Individualized Perioperative Hemodynamic Goal-directed Therapy in Major Abdominal Surgery (iPEGASUS-trial)

Inclusion Criteria: * To provide high generalizability and representativeness the high number of patients with laparotomy and major surgical trauma is included into this study. - Therefore, open visceral, urological, and gynecological surgery is covered by this study. * Expected duration of surgery must be ≥ 120 minutes and requirement of volume therapy needs to be expected ≥ 2 liters. * Risk for any postoperative complications needs to be ≥10% assessed by the ACS (American College of Surgery)- NSQUIP (National Surgical Quality Improvement Program) risk calculator.
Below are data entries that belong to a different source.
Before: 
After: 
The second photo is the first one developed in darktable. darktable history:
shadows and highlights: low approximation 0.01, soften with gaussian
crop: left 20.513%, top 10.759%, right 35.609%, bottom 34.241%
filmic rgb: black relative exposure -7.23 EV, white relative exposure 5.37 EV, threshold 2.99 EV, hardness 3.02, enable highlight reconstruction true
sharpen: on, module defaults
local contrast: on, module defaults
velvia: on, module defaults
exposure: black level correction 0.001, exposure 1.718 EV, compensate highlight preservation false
Exclusion Criteria: * Patients \<18 years, * laparoscopic approach, * patients not having sinus rhythm, * patients having highly impaired left ventricular function (ejection fraction \<30%) or severe aortic valve stenosis (aortic valve area \<1 cm2, mean gradient \>40 mmHg), * pregnant women, * emergency surgeries (surgery required within 24 hours), * primarily vascular surgery, * patients suffering from septic shock, * patients having phaeochromocytoma, * patients suffering from non-cardiac chest pain, * refusal of consent, * patients receiving palliative treatment only (likely to die within 6 months) and patients suffering from acute myocardial ischemia (within 30 days before randomization) are excluded from the study. * Further, in case that clinicians intended to use cardiac output monitoring for clinical reasons patients should also not be included in the study.